Ich entschied mich für den rechten Flur und lief an einigen Zimmern vorbei, bis ich mich willkürlich für eins entschied, die Tür mit einem Ruck aufstieß und tatsächlich ein leeres Zimmer vorfand. Eine schmale Pritsche stand an einer Wand, an der gegenüberliegenden stand ein kleiner Tisch, ein Stuhl und eine flache Kommode. Ansonsten war das Zimmer leer. Im schwachen Dämmerlicht, dass durch die dichten Vorhänge ins Zimmer fiel, sah ich den ganzen Staub nicht, der durch die Luft wirbeln musste, aber ich roch ihn. Leise hustete ich, trat aber trotzdem in das leere Zimmer und schloss die Tür hinter mir. Ein Luftzug wehte mir entgegen und als ich hinter die dreckverkrusteten Vorhänge blickte, sah ich, dass die Scheiben der Fenster kaputt waren.
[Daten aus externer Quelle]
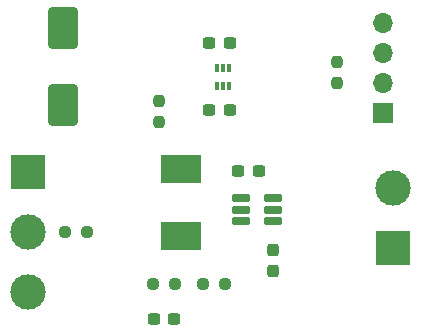
<source format=gbs>
G04 #@! TF.GenerationSoftware,KiCad,Pcbnew,8.0.1*
G04 #@! TF.CreationDate,2024-03-27T22:14:35+01:00*
G04 #@! TF.ProjectId,kurumi,6b757275-6d69-42e6-9b69-6361645f7063,rev?*
G04 #@! TF.SameCoordinates,Original*
G04 #@! TF.FileFunction,Soldermask,Bot*
G04 #@! TF.FilePolarity,Negative*
%FSLAX46Y46*%
G04 Gerber Fmt 4.6, Leading zero omitted, Abs format (unit mm)*
G04 Created by KiCad (PCBNEW 8.0.1) date 2024-03-27 22:14:35*
%MOMM*%
%LPD*%
G01*
G04 APERTURE LIST*
G04 Aperture macros list*
%AMRoundRect*
0 Rectangle with rounded corners*
0 $1 Rounding radius*
0 $2 $3 $4 $5 $6 $7 $8 $9 X,Y pos of 4 corners*
0 Add a 4 corners polygon primitive as box body*
4,1,4,$2,$3,$4,$5,$6,$7,$8,$9,$2,$3,0*
0 Add four circle primitives for the rounded corners*
1,1,$1+$1,$2,$3*
1,1,$1+$1,$4,$5*
1,1,$1+$1,$6,$7*
1,1,$1+$1,$8,$9*
0 Add four rect primitives between the rounded corners*
20,1,$1+$1,$2,$3,$4,$5,0*
20,1,$1+$1,$4,$5,$6,$7,0*
20,1,$1+$1,$6,$7,$8,$9,0*
20,1,$1+$1,$8,$9,$2,$3,0*%
G04 Aperture macros list end*
%ADD10R,3.000000X3.000000*%
%ADD11C,3.000000*%
%ADD12R,1.700000X1.700000*%
%ADD13O,1.700000X1.700000*%
%ADD14RoundRect,0.237500X-0.250000X-0.237500X0.250000X-0.237500X0.250000X0.237500X-0.250000X0.237500X0*%
%ADD15RoundRect,0.085000X0.085000X-0.265000X0.085000X0.265000X-0.085000X0.265000X-0.085000X-0.265000X0*%
%ADD16RoundRect,0.162500X0.617500X0.162500X-0.617500X0.162500X-0.617500X-0.162500X0.617500X-0.162500X0*%
%ADD17RoundRect,0.237500X-0.300000X-0.237500X0.300000X-0.237500X0.300000X0.237500X-0.300000X0.237500X0*%
%ADD18R,3.500000X2.350000*%
%ADD19RoundRect,0.237500X-0.237500X0.300000X-0.237500X-0.300000X0.237500X-0.300000X0.237500X0.300000X0*%
%ADD20RoundRect,0.237500X0.300000X0.237500X-0.300000X0.237500X-0.300000X-0.237500X0.300000X-0.237500X0*%
%ADD21RoundRect,0.237500X0.237500X-0.250000X0.237500X0.250000X-0.237500X0.250000X-0.237500X-0.250000X0*%
%ADD22RoundRect,0.250000X1.000000X-1.500000X1.000000X1.500000X-1.000000X1.500000X-1.000000X-1.500000X0*%
G04 APERTURE END LIST*
D10*
X16150000Y-27420000D03*
D11*
X16150000Y-32500000D03*
X16150000Y-37580000D03*
D12*
X46200000Y-22420000D03*
D13*
X46200000Y-19880000D03*
X46200000Y-17340000D03*
X46200000Y-14800000D03*
D10*
X47100000Y-33880000D03*
D11*
X47100000Y-28800000D03*
D14*
X26775000Y-36900000D03*
X28600000Y-36900000D03*
D15*
X33200000Y-20100000D03*
X32700000Y-20100000D03*
X32200000Y-20100000D03*
X32200000Y-18600000D03*
X32700000Y-18600000D03*
X33200000Y-18600000D03*
D14*
X30987500Y-36900000D03*
X32812500Y-36900000D03*
D16*
X36900000Y-29650000D03*
X36900000Y-30600000D03*
X36900000Y-31550000D03*
X34200000Y-31550000D03*
X34200000Y-30600000D03*
X34200000Y-29650000D03*
D14*
X19337500Y-32500000D03*
X21162500Y-32500000D03*
D17*
X31537500Y-16500000D03*
X33262500Y-16500000D03*
D18*
X29100000Y-27150000D03*
X29100000Y-32850000D03*
D19*
X36912500Y-34037500D03*
X36912500Y-35762500D03*
D17*
X26837500Y-39900000D03*
X28562500Y-39900000D03*
D20*
X33262500Y-22200000D03*
X31537500Y-22200000D03*
D21*
X42300000Y-19900000D03*
X42300000Y-18075000D03*
D20*
X35712500Y-27300000D03*
X33987500Y-27300000D03*
D22*
X19100000Y-21750000D03*
X19100000Y-15250000D03*
D21*
X27300000Y-23212500D03*
X27300000Y-21387500D03*
M02*

</source>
Ich seufzte leise und riss zuerst einmal die Vorhänge zurück, um ein wenig frische Luft hereinzubekommen. Auch wenn ich damit auch den Regen ins Zimmer ließ. Das war mir ziemlich egal. Meinen Rucksack ließ ich auf den Boden fallen und öffnete ihn. Meine Kleidung war schon zum größten Teil getrocknet, trotzdem zog ich zumindest das Oberteil aus, um die Feuchtigkeit, die noch auf meiner Haut lag, trocknen zu lassen. Ich legte den Pullover auf der Pritsche ab, hockte mich neben den Rucksack und zog ein altmodisches Feuerzeug heraus, das ohne Gas funktionierte - und daher nicht leergehen konnte, aber einen brauchbaren Funken erzeugte. Ich richtete mich auf, ging zum Stuhl und trat ihn mit einem Tritt in Einzelteile. Wer brauchte heutzutage noch Stühle? Feuer war wichtiger. Auch wenn ich aufpassen musste, dass es nicht allzu sehr qualmte. Ich wollte keine Rauchvergiftung. Den größten Teil des Holzes schichtete ich zu einem kleinen Lagerfeuer auf, während ich einen Teil des Stuhlbeins in kleinere Splitter zerlegte und sie auf den Rest häufte. Ich hielt das Feuerzeug daran und nach einer Weile sprang der Funken über und ein feiner Rauchfaden stieg aus den Spänen hervor.